→ **DATA SUPPLIED**
• • •
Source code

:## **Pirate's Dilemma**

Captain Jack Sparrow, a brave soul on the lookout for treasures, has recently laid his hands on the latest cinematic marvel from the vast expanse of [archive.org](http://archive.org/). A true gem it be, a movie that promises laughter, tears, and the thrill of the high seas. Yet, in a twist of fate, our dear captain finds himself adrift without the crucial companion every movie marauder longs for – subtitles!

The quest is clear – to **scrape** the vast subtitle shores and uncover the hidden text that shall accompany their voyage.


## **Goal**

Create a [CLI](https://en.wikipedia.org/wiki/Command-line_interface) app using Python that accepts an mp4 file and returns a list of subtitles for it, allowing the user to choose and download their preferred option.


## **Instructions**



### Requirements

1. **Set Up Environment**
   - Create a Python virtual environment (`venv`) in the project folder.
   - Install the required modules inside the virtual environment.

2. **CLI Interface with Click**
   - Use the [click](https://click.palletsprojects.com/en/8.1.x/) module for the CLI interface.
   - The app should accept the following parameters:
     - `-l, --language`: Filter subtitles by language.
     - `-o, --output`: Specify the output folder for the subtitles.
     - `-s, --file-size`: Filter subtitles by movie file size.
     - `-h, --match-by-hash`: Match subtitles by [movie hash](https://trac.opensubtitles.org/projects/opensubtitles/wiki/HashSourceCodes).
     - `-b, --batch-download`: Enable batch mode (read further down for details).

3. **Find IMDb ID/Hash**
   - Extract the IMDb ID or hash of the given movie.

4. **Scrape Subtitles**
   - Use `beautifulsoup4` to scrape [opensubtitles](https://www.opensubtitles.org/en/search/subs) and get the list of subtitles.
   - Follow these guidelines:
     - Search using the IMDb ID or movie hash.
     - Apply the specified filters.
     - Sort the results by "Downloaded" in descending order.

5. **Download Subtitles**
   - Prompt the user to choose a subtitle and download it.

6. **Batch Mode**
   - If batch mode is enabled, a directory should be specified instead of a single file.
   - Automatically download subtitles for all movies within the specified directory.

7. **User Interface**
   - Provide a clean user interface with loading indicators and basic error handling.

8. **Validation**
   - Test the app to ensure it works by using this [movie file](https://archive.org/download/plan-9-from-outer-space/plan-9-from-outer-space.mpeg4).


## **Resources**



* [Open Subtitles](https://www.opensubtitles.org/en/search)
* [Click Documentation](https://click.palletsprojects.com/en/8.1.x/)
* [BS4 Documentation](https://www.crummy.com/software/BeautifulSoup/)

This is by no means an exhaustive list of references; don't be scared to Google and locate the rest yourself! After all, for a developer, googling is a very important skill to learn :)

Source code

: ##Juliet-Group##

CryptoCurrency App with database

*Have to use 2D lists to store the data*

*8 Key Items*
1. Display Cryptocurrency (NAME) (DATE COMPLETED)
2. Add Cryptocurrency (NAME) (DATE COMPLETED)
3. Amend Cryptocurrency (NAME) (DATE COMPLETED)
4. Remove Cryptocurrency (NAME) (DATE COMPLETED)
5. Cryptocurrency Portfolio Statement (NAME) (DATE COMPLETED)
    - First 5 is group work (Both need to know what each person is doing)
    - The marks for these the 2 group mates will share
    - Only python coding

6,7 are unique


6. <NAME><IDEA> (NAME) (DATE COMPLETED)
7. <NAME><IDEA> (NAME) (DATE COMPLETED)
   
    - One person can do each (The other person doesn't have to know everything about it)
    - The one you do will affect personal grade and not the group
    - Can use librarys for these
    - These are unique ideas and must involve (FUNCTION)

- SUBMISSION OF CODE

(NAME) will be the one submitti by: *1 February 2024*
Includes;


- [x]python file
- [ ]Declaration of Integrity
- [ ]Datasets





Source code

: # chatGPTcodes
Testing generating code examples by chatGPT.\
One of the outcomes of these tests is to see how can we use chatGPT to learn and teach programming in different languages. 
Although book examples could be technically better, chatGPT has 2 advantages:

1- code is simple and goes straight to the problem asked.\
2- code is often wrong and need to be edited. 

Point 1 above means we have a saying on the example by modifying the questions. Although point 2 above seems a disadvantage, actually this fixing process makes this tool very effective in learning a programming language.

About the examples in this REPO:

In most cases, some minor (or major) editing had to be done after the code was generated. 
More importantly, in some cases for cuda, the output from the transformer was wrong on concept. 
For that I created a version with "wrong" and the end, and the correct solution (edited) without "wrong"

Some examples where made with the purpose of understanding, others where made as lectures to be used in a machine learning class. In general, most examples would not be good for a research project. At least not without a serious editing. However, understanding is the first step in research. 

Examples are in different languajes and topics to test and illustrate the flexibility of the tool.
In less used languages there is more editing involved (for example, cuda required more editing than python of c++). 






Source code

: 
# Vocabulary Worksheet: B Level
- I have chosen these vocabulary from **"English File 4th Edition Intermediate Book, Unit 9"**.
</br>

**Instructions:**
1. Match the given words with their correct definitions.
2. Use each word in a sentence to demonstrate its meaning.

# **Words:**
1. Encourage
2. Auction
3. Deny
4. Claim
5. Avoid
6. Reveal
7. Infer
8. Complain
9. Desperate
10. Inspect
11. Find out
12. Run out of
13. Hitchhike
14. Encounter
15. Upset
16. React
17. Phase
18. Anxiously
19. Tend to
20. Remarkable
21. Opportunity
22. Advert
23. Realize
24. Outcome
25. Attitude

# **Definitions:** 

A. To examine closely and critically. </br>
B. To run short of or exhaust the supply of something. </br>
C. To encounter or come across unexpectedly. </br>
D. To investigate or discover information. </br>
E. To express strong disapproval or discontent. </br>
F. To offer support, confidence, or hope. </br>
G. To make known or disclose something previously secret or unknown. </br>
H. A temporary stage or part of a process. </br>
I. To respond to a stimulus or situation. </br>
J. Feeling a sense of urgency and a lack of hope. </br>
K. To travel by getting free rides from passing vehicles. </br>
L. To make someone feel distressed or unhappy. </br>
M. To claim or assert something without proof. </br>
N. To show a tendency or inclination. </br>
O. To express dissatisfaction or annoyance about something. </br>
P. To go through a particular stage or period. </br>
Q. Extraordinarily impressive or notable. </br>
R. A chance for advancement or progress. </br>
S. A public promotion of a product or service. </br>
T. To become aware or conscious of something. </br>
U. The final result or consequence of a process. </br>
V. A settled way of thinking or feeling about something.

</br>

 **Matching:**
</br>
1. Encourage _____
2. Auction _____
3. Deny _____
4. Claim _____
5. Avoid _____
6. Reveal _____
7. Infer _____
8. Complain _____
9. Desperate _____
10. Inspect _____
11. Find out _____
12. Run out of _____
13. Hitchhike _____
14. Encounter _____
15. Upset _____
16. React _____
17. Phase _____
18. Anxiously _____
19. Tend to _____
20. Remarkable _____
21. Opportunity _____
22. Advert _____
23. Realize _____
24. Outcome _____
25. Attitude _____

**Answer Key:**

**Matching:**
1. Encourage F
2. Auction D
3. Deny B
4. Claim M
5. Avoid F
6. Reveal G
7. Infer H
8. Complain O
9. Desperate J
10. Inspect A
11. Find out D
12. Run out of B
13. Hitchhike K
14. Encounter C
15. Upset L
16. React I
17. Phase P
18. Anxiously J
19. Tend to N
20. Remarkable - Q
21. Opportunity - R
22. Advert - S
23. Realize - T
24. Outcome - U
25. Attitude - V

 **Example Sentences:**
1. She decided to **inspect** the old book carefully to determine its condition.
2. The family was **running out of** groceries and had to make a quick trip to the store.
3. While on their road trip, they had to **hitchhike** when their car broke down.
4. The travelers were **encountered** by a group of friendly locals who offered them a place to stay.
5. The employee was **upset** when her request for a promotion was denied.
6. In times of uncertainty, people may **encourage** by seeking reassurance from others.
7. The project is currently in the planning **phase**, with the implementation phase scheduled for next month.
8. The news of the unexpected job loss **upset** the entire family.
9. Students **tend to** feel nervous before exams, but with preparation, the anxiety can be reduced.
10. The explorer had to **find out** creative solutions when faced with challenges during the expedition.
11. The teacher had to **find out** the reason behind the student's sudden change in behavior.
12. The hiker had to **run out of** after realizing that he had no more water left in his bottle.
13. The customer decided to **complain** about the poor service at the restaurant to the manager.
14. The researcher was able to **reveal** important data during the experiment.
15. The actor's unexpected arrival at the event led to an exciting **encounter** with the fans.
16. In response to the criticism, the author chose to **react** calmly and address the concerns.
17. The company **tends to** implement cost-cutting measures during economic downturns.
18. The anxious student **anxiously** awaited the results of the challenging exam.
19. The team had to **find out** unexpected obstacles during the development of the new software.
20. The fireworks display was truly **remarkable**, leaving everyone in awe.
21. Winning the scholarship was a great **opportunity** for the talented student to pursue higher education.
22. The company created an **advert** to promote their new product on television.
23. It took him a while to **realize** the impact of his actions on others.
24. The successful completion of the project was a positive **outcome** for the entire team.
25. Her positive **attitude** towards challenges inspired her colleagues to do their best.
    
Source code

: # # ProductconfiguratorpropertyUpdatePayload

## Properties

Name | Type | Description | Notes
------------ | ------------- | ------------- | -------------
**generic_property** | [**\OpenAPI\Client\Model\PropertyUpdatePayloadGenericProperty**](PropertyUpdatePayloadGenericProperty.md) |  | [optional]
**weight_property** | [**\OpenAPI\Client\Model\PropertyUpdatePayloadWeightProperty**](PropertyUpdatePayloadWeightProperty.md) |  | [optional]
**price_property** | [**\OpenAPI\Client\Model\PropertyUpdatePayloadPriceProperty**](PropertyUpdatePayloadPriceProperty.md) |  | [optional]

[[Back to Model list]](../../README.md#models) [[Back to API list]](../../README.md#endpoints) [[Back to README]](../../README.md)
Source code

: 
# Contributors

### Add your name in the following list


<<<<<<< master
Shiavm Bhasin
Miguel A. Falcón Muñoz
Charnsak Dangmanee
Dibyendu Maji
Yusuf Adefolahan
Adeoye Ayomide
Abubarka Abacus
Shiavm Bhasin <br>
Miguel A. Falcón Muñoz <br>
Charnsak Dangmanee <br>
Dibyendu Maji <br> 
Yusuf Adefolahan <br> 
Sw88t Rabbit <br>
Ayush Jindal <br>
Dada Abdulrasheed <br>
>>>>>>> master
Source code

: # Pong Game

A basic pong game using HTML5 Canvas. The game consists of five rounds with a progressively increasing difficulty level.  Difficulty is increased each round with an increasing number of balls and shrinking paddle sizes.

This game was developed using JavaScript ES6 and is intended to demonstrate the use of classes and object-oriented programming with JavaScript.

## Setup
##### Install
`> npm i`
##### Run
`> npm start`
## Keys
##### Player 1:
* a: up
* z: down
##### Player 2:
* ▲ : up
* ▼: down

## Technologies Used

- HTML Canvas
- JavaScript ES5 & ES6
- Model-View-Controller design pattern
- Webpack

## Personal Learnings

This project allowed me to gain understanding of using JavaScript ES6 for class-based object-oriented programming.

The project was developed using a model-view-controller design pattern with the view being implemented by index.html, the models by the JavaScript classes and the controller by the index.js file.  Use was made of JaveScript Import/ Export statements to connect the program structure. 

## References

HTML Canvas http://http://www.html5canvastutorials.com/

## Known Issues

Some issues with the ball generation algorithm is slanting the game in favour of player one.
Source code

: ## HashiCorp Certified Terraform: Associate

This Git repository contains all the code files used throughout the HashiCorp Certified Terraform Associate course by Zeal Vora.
• • •
→ **EXERCISE OBJECTIVE**
Copy out the lines of the records word for word, starting with the line that contains "# **Words:**" and going on through the line that contains "# **Definitions:**".

→ **RESULT OF THE EXERCISE**
# **Words:**
1. Encourage
2. Auction
3. Deny
4. Claim
5. Avoid
6. Reveal
7. Infer
8. Complain
9. Desperate
10. Inspect
11. Find out
12. Run out of
13. Hitchhike
14. Encounter
15. Upset
16. React
17. Phase
18. Anxiously
19. Tend to
20. Remarkable
21. Opportunity
22. Advert
23. Realize
24. Outcome
25. Attitude

# **Definitions:** 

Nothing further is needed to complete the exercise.